Keşfedilen gezegenin adı GJ 251 c. Kütlesinin Dünya’nın yaklaşık dört katı olduğu tahmin ediliyor ve büyük olasılıkla kayalık bir yapıya sahip. Gezegen, merkezi bir kırmızı cüce yıldız olan GJ 251’in yaşanabilirlik bölgesinde yer alıyor. Bu da, atmosferi uygun koşullarda ise yüzeyinde sıvı su bulunma ihtimalinin yüksek olduğu anlamına geliyor.
Keşif, Amerika Birleşik Devletleri’nde geliştirilen HPF (Habitable Zone Planet Finder) adlı yüksek hassasiyetli kızılötesi spektrograf aracılığıyla gerçekleştirildi. Bu özel cihaz, özellikle soğuk ve yakın yıldızların çevresinde Dünya benzeri gezegenleri bulmak için tasarlanmıştı.

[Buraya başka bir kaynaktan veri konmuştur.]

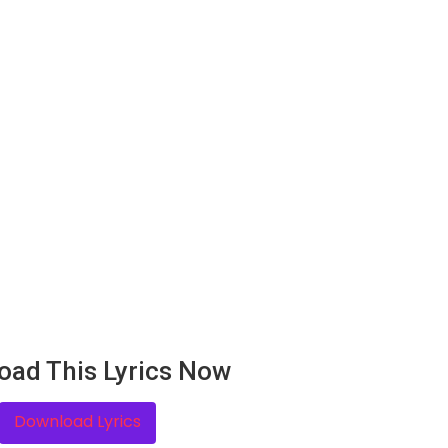
oad This Lyrics Now
Download Lyrics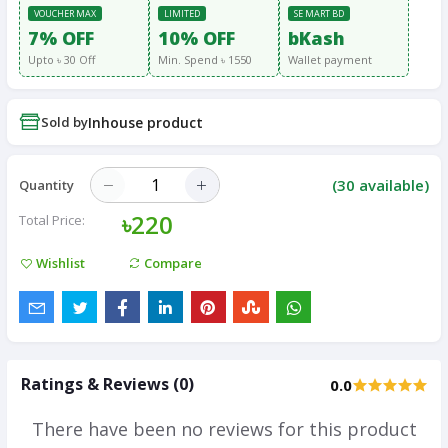
VOUCHER MAX
LIMITED
SE MART BD
7% OFF
10% OFF
bKash
Upto ৳ 30 Off
Min. Spend ৳ 1550
Wallet payment
Sold by
Inhouse product
(
30
available)
Quantity
৳220
Total Price:
Wishlist
Compare
Ratings & Reviews (0)
0.0
There have been no reviews for this product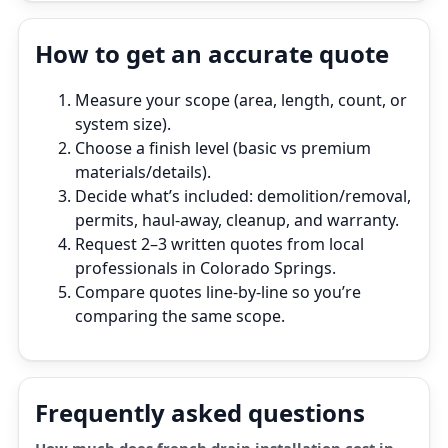
How to get an accurate quote
Measure your scope (area, length, count, or
system size).
Choose a finish level (basic vs premium
materials/details).
Decide what’s included: demolition/removal,
permits, haul‑away, cleanup, and warranty.
Request 2–3 written quotes from local
professionals in Colorado Springs.
Compare quotes line‑by‑line so you’re
comparing the same scope.
Frequently asked questions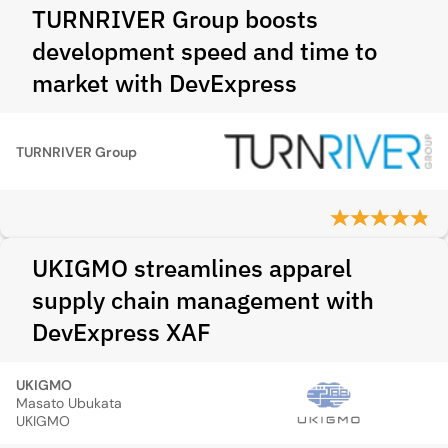
TURNRIVER Group boosts
development speed and time to
market with DevExpress
TURNRIVER Group
UKIGMO streamlines apparel
supply chain management with
DevExpress XAF
UKIGMO
Masato Ubukata
UKIGMO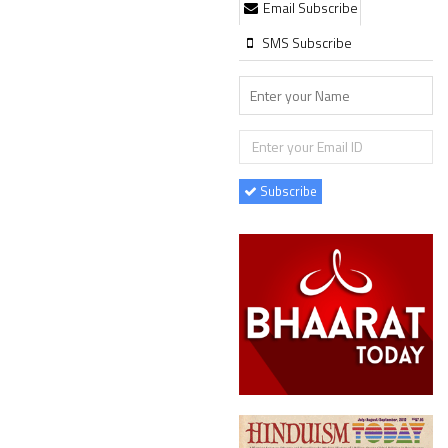
Email Subscribe
SMS Subscribe
Subscribe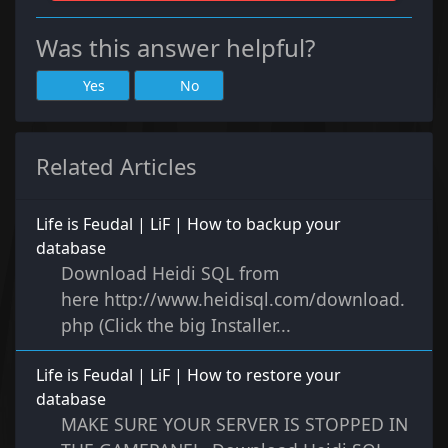
Was this answer helpful?
Yes
No
Related Articles
Life is Feudal | LiF | How to backup your
database
Download Heidi SQL from
here http://www.heidisql.com/download.
php (Click the big Installer...
Life is Feudal | LiF | How to restore your
database
MAKE SURE YOUR SERVER IS STOPPED IN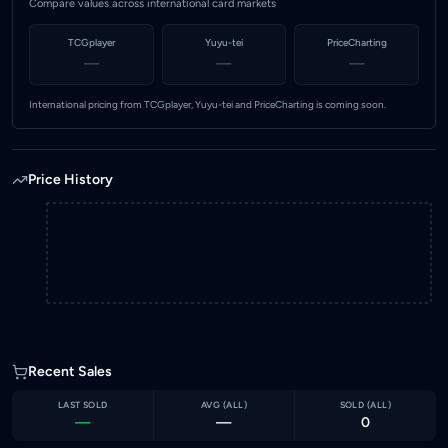
Compare values across international card markets
TCGplayer
Yuyu-tei
PriceCharting
—
—
—
International pricing from TCGplayer, Yuyu-tei and PriceCharting is coming soon.
Price History
Recent Sales
LAST SOLD
AVG (
ALL
)
SOLD (
ALL
)
—
—
0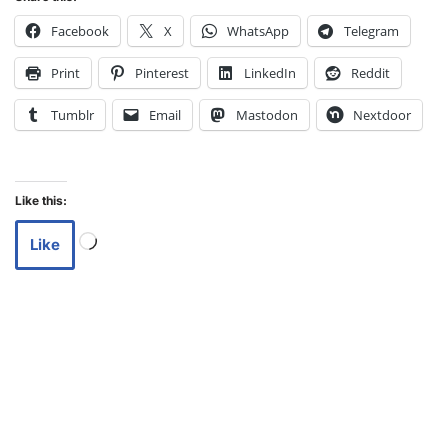
Facebook
X
WhatsApp
Telegram
Print
Pinterest
LinkedIn
Reddit
Tumblr
Email
Mastodon
Nextdoor
Like this:
Like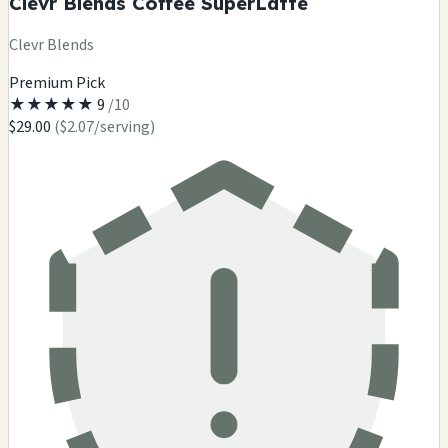
Clevr Blends Coffee SuperLatte
Clevr Blends
Premium Pick
★
★
★
★
★
9
/10
$29.00
($2.07/serving)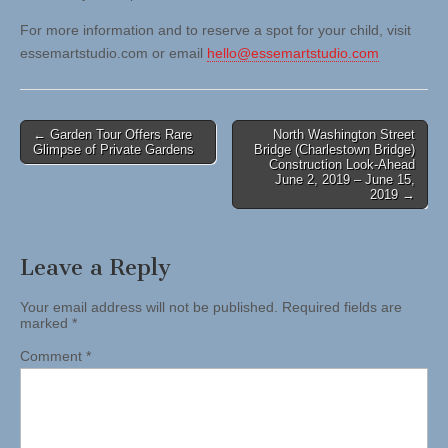
For more information and to reserve a spot for your child, visit
essemartstudio.com or email
hello@essemartstudio.com
Post
← Garden Tour Offers Rare
North Washington Street
Glimpse of Private Gardens
Bridge (Charlestown Bridge)
navigation
Construction Look-Ahead
June 2, 2019 – June 15,
2019 →
Leave a Reply
Your email address will not be published.
Required fields are
marked
*
Comment
*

Araştırma ekibinin başındaki gökbilimci Suvrath Mahadevan, “Biz bu tür gezegenleri arıyoruz çünkü başka bir yerde yaşam bulma şansımız en yüksek olanlar bunlar,” diyerek keşfin önemini vurguladı.
Yıldızından aldığı enerji, Dünya’daki yaşam koşullarına benzer bir denge sunuyor; ne çok sıcak ne de çok soğuk.
Dünya’ya görece yakın olması, gelecekte atmosfer analizlerinin yapılabilmesini kolaylaştırıyor.
Kırmızı cüce yıldız sistemleri, yaşanabilir gezegen arayışında giderek daha fazla ilgi görüyor.
Bilim insanları, önümüzdeki 5 ila 10 yıl içinde GJ 251 c gibi gezegenlerin atmosferinde su buharı, oksijen veya diğer biyolojik izler aramayı planlıyor.
Bu çalışmalar, “Dünya benzeri yaşam başka bir gezegende mümkün mü?” sorusuna somut yanıtlar getirebilir. GJ 251 c’nin keşfi, insanlığın evrende yalnız olup olmadığına dair arayışta yeni bir dönüm noktası olarak değerlendiriliyor.